KOMPAS.com - Bangsa yang besar adalah bangsa yang tidak pernah melupakan sejarah, termasuk sejarah Keraton Yogyakarta.
Karena itu, semua seharusnya memahami dan mengenal sejarah Keraton terutama kontribusinya dalam mengukir sejarah dunia pendidikan di Tanah Air.
Demikian diungkapkan Ketua DPP IKA Universitas Negeri Yogyakarta (UNY) Prof. Suyanto, Ph.D., pada Karangmalang Education Forum # 11, secara daring dan luring, Selasa (28/9/2021).
"Walau sekarang sudah memasuki era digitalisasi dan industrialisasi, namun para generasi muda jangan pernah lupa akan sejarah dan agar terus bisa menjaga budaya serta kearifan lokal," ungkap Prof. Suyanto seperti dikutip dari laman UNY, Kamis (30/9/2021).
Profesor Suyanto yang juga menjabat sebagai Ketua Majelis Guru Besar (MGB) UNY ini berharap acara seminar seperti ini bisa rutin diselenggarakan minimal dua minggu sekali.
Tentu sebagai ajang silaturahmi antar sesama alumni dan berbagi ilmu pengetahuan dengan memegang teguh prinsip belajar sepanjang hayat.
Menurutnya, sebuah Perguruan Tinggi yang handal tidak mungkin akan berdiri sendiri tanpa campur tangan para alumni di dalamnya serta didukung sinergi yang kuat antara sivitas akademika dengan para alumni.
Nilai-nilai budaya dari keraton
Dalam paparannya, Heri Dendi (Ahli Pendidikan Keraton Yogyakarta) menjelaskan, nilai-nilai budaya dan filosofi awalnya berasal dari Keraton dan direspon oleh kampung lalu diolah oleh kampus sehingga menjadi sebuah pemikiran yang ilmiah.
Hal inilah yang membuat ciri khas pendidikan di Yogyakarta berbasis pada budaya lokal dengan membentuk sebuah keharmonian antara budaya serta ilmu pengetahuan.

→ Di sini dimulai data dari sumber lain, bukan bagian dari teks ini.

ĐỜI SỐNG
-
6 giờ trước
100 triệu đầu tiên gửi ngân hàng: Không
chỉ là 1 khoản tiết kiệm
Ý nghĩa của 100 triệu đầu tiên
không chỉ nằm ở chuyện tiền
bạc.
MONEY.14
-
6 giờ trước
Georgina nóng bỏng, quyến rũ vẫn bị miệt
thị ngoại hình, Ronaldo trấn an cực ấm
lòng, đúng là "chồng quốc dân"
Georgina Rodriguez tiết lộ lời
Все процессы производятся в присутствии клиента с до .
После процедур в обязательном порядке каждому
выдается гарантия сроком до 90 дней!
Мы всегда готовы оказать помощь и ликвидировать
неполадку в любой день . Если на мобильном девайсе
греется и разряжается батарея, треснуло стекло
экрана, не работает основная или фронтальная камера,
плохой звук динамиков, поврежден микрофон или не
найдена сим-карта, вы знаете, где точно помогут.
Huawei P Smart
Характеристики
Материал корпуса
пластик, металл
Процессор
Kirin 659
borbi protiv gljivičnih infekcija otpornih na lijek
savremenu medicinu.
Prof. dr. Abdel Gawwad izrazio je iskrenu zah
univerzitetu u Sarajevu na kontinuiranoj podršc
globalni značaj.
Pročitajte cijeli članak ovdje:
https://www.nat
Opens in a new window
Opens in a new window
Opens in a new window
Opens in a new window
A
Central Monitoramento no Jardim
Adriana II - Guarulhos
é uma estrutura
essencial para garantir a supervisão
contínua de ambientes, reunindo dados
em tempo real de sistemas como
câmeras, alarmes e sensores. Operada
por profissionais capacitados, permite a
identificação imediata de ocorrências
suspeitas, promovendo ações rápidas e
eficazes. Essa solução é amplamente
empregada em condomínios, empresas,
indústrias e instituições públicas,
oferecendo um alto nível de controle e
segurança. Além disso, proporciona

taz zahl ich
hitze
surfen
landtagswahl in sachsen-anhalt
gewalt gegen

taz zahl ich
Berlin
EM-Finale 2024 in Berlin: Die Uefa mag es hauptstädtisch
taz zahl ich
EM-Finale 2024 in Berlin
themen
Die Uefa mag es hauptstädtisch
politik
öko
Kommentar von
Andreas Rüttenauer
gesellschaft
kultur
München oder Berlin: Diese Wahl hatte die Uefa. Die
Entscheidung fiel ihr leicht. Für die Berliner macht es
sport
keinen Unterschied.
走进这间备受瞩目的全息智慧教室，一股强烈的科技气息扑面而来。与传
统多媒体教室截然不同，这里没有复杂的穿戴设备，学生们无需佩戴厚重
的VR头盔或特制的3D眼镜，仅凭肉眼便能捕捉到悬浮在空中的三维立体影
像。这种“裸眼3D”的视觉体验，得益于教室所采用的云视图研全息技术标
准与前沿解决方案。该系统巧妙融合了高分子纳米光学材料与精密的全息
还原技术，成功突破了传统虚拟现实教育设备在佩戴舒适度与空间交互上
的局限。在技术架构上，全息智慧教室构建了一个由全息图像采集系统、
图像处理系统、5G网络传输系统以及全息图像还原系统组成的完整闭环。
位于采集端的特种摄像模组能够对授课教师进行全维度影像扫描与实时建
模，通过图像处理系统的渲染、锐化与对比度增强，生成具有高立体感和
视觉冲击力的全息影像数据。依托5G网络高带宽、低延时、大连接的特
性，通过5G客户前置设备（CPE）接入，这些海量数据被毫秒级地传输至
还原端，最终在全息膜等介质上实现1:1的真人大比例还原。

"Kraton, Pesantren, Muhammadiyah, Tamansiswa dan Barat saling berkaitan satu sama lain serta tidak bisa dipisahkan sebagai lima pilar pendidikan di negeri ini terutama di Yogyakarta," kata Heri Dendi.
Dikatakan, tata pergaulan, tata susila dan tata krama seperti menyapa dengan senyum, hormat kepada sesama, merawat bahasa daerah, dan gotong royong menjadi ciri khas pendidikan di Yogyakarta yang berbasis pada kebudayaan.
Sementara narasumber lain, Ir. Yuwono Sri Suwito, M.M (Dosen Universitas Widya Mataram) mengungkapkan, kegiatan pendidikan di keraton sudah berlangsung dari dulu.
Antara lain belajar menunggang kuda, memanah, meyungging wayang, melaras gamelan, memelihara bendungan dan memelihara tanaman sudah berlangsung sejak zaman Sri Sultan HB I pada tahun 1757.
Namun seiring dengan berlalunya waktu dan bergantinya pemerintahan maka materi pelajaran yang diberikan juga berbeda walau intinya sama yaitu mendalami dan memahami serta nguri-uri budaya lokal.
Pelajaran yang tidak akan lekang oleh waktu dan senantiasa diajarkan di lingkungan keraton adalah:
Ferry T. Indratno, S.Pd., Hum., (Penggiat Program POP Kemendikbud Ristek) berpendapat bahwa menerapkan pendidikan khas Yogya banyak bersumber dari Keraton bisa dimulai dari sekolah.
Dari sekolah-sekolah tentu melalui buku paket yang menjadi sumber dari tema pembelajaran dan melalui aktivitas Kegiatan Belajar Mengajar (KBM).
"Untuk membangun budaya di sekolah dengan menjadikan kepala sekolah dan guru menjadi role model dan memberikan ruang bagi para siswa untuk berkreativitas dan berinovasi dibidang budaya," terangnya.
Seperti membuat lagu, membuat yel-yel, membuat simbol yang melambangkan kebudayaan lokal.